EXERCISE: Give the listing again exactly, omitting its images.
(GIVEN INFORMATION)
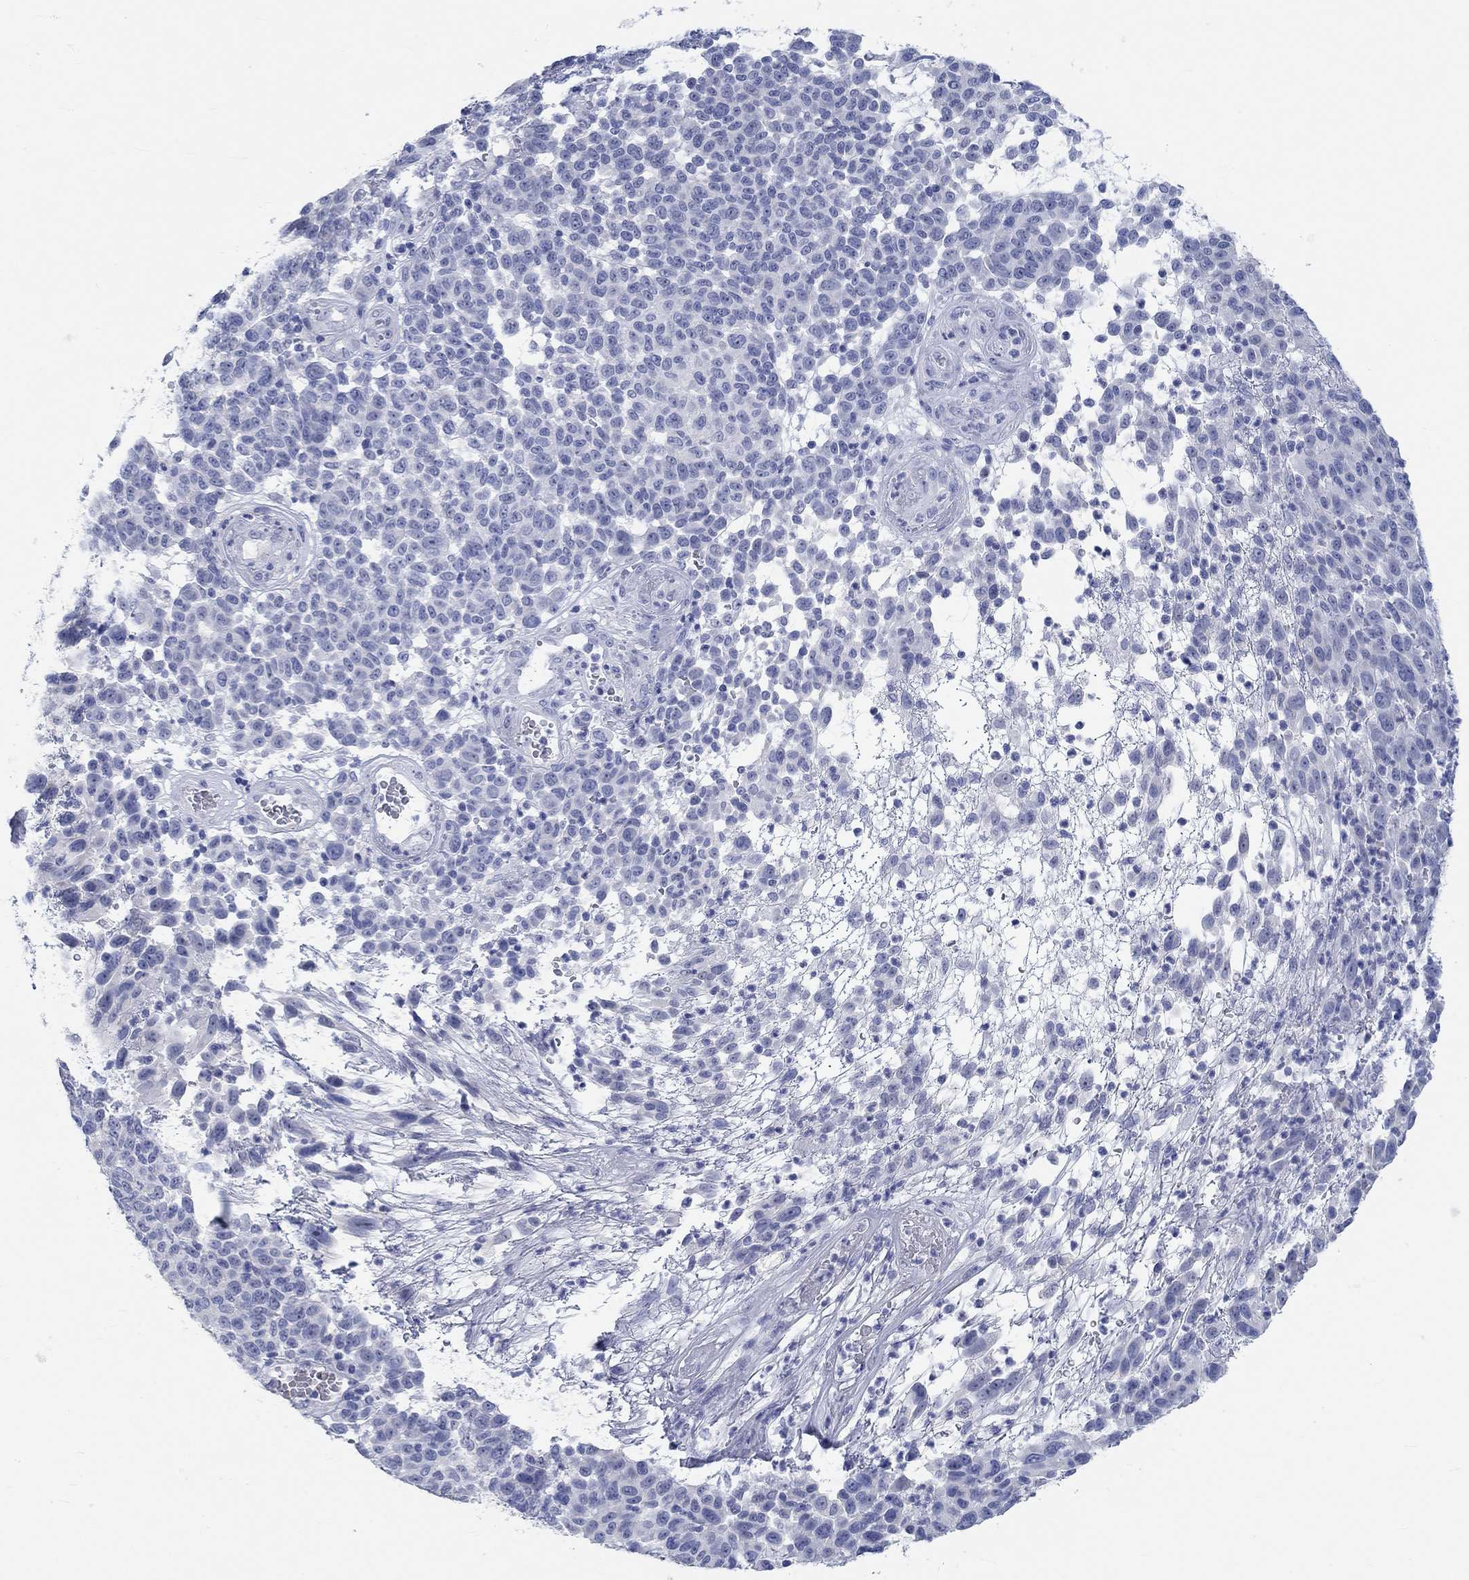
{"staining": {"intensity": "negative", "quantity": "none", "location": "none"}, "tissue": "melanoma", "cell_type": "Tumor cells", "image_type": "cancer", "snomed": [{"axis": "morphology", "description": "Malignant melanoma, NOS"}, {"axis": "topography", "description": "Skin"}], "caption": "Immunohistochemistry (IHC) image of melanoma stained for a protein (brown), which exhibits no staining in tumor cells. (DAB immunohistochemistry with hematoxylin counter stain).", "gene": "GRIA3", "patient": {"sex": "male", "age": 59}}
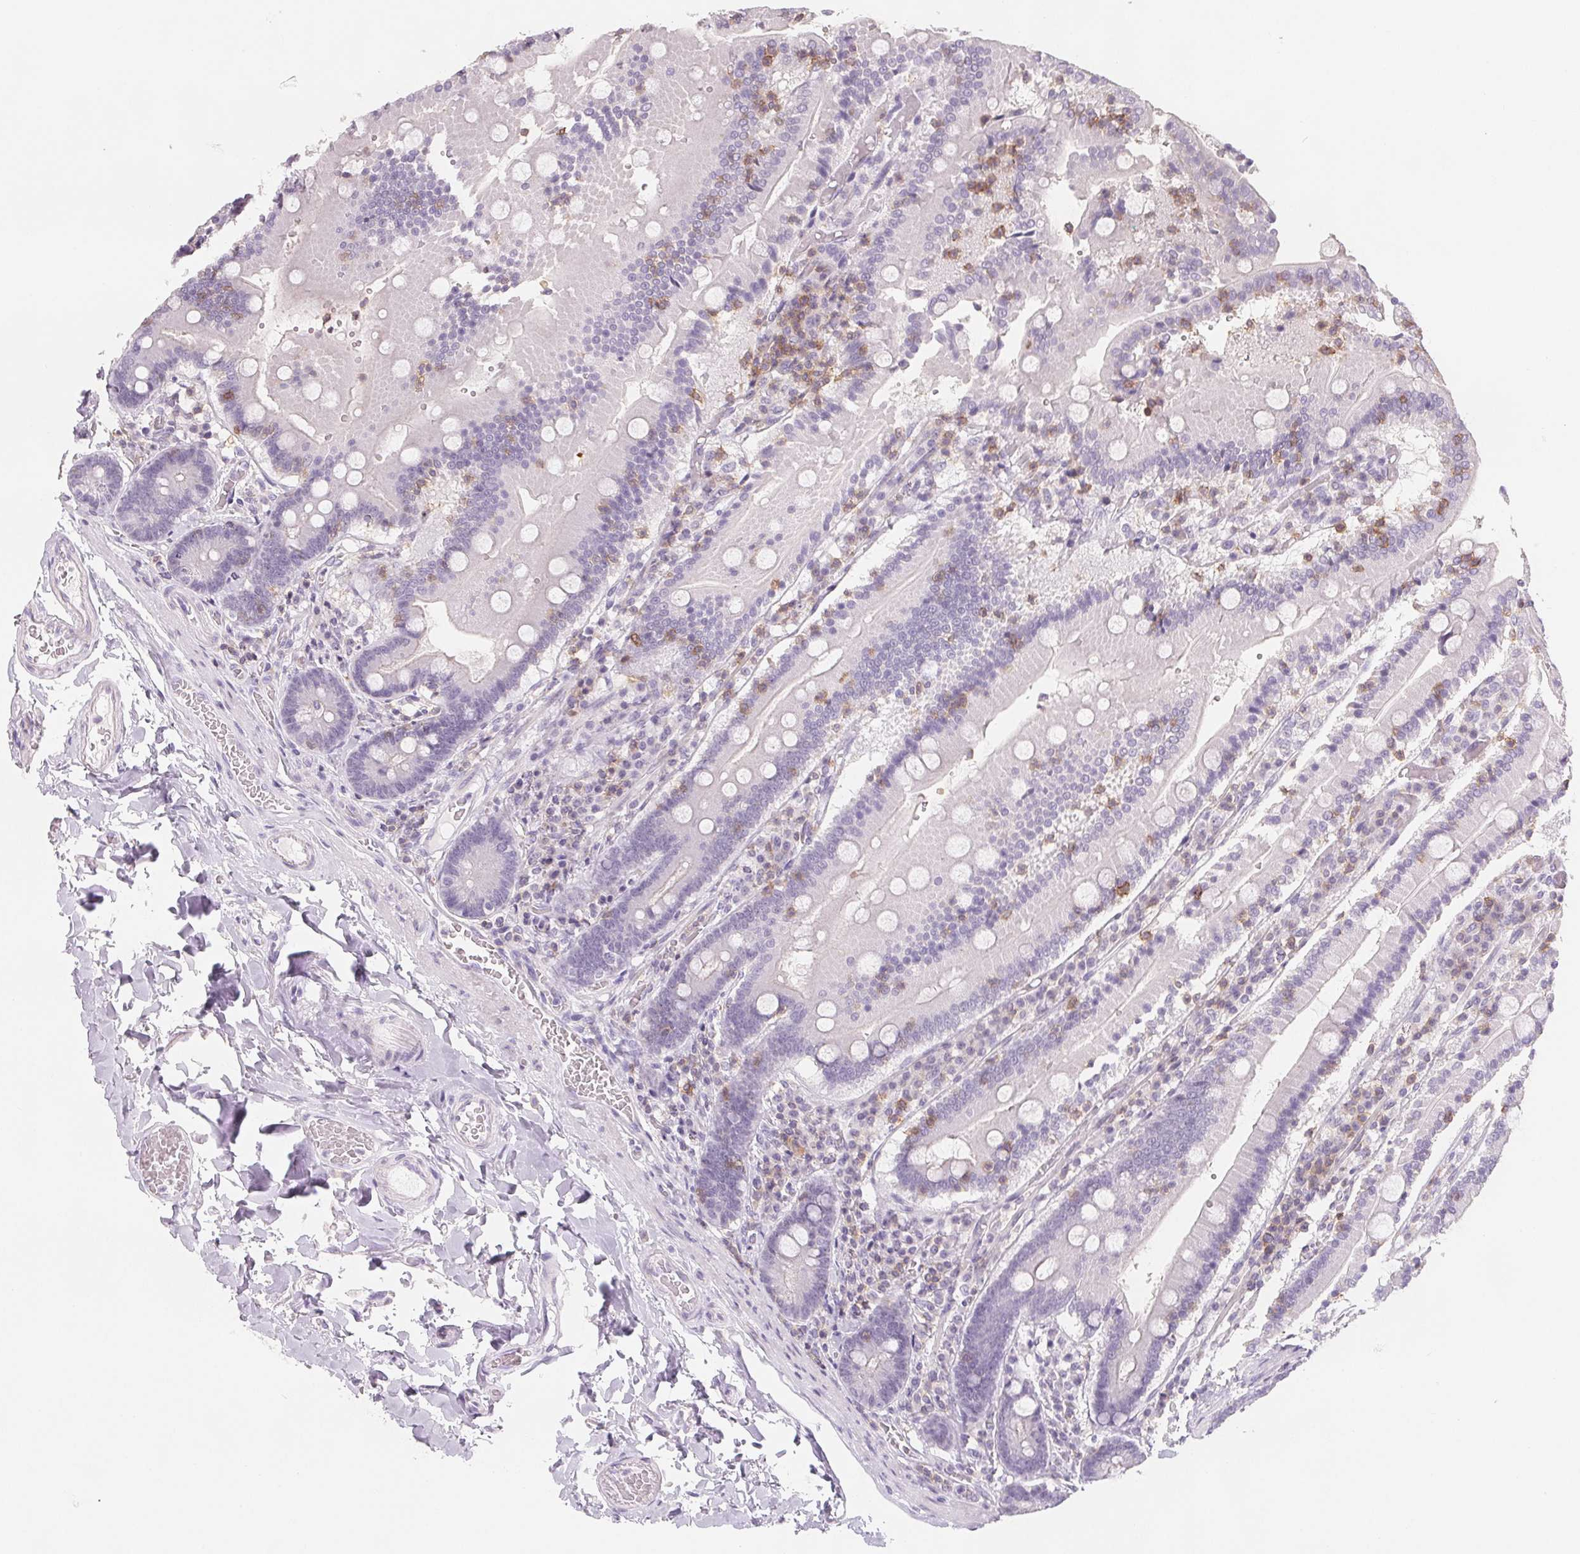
{"staining": {"intensity": "negative", "quantity": "none", "location": "none"}, "tissue": "duodenum", "cell_type": "Glandular cells", "image_type": "normal", "snomed": [{"axis": "morphology", "description": "Normal tissue, NOS"}, {"axis": "topography", "description": "Duodenum"}], "caption": "Immunohistochemistry image of normal duodenum stained for a protein (brown), which shows no staining in glandular cells.", "gene": "CD69", "patient": {"sex": "female", "age": 62}}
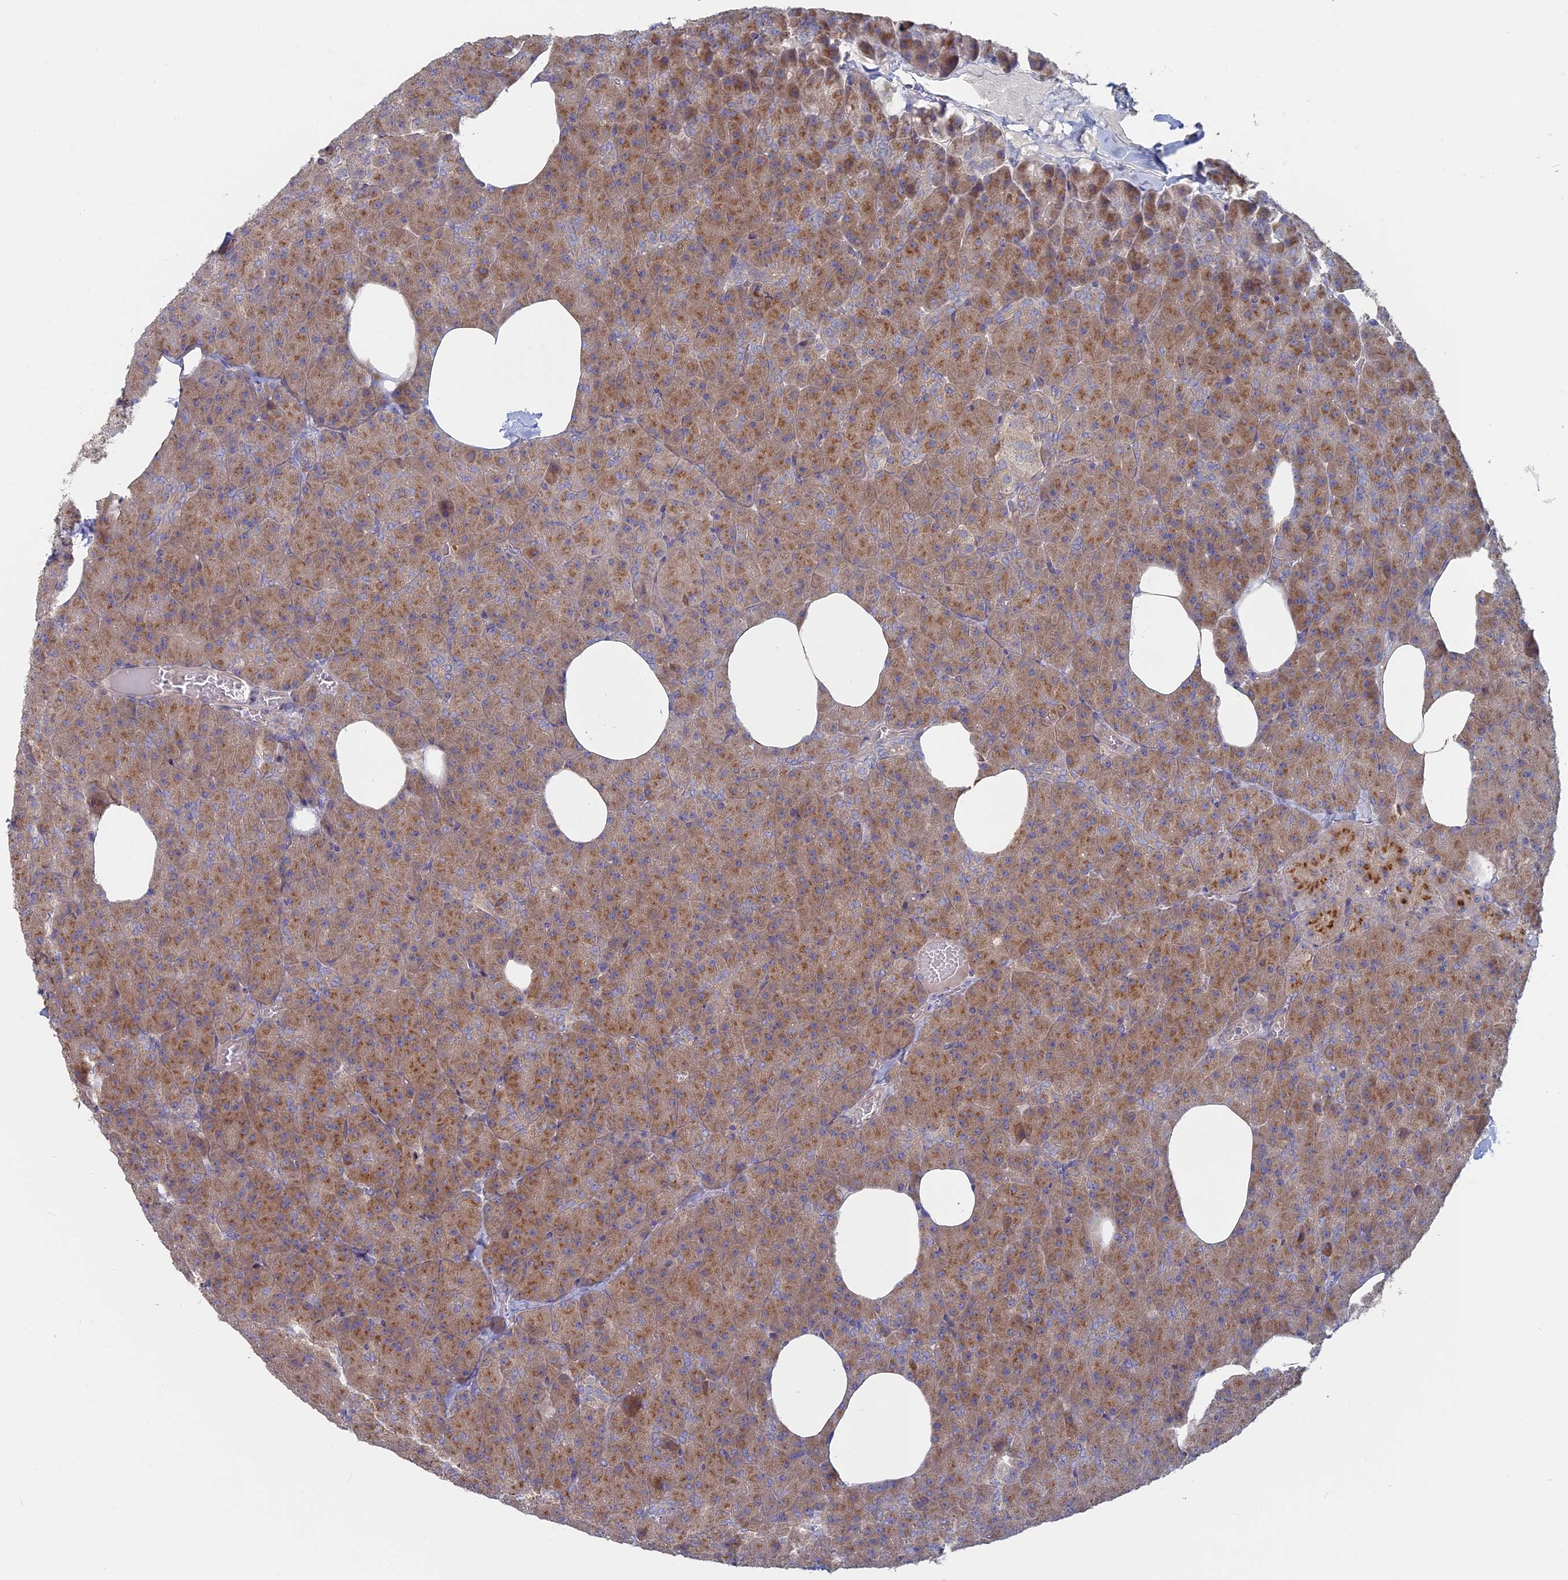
{"staining": {"intensity": "moderate", "quantity": ">75%", "location": "cytoplasmic/membranous"}, "tissue": "pancreas", "cell_type": "Exocrine glandular cells", "image_type": "normal", "snomed": [{"axis": "morphology", "description": "Normal tissue, NOS"}, {"axis": "morphology", "description": "Carcinoid, malignant, NOS"}, {"axis": "topography", "description": "Pancreas"}], "caption": "The immunohistochemical stain shows moderate cytoplasmic/membranous expression in exocrine glandular cells of unremarkable pancreas. Ihc stains the protein in brown and the nuclei are stained blue.", "gene": "TBC1D30", "patient": {"sex": "female", "age": 35}}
(End GIVEN INFORMATION)
ANSWER AREA:
{"staining": {"intensity": "negative", "quantity": "none", "location": "none"}, "tissue": "melanoma", "cell_type": "Tumor cells", "image_type": "cancer", "snomed": [{"axis": "morphology", "description": "Malignant melanoma, NOS"}, {"axis": "topography", "description": "Skin"}], "caption": "Immunohistochemistry (IHC) image of melanoma stained for a protein (brown), which exhibits no staining in tumor cells. (DAB immunohistochemistry with hematoxylin counter stain).", "gene": "GRIA3", "patient": {"sex": "male", "age": 59}}
{"staining": {"intensity": "negative", "quantity": "none", "location": "none"}, "tissue": "duodenum", "cell_type": "Glandular cells", "image_type": "normal", "snomed": [{"axis": "morphology", "description": "Normal tissue, NOS"}, {"axis": "topography", "description": "Duodenum"}], "caption": "Immunohistochemistry image of normal duodenum stained for a protein (brown), which shows no staining in glandular cells.", "gene": "CD69", "patient": {"sex": "female", "age": 62}}
{"staining": {"intensity": "moderate", "quantity": ">75%", "location": "cytoplasmic/membranous"}, "tissue": "pancreas", "cell_type": "Exocrine glandular cells", "image_type": "normal", "snomed": [{"axis": "morphology", "description": "Normal tissue, NOS"}, {"axis": "morphology", "description": "Carcinoid, malignant, NOS"}, {"axis": "topography", "description": "Pancreas"}], "caption": "The immunohistochemical stain shows moderate cytoplasmic/membranous expression in exocrine glandular cells of unremarkable pancreas. Ihc stains the protein in brown and the nuclei are stained blue.", "gene": "TBC1D30", "patient": {"sex": "female", "age": 35}}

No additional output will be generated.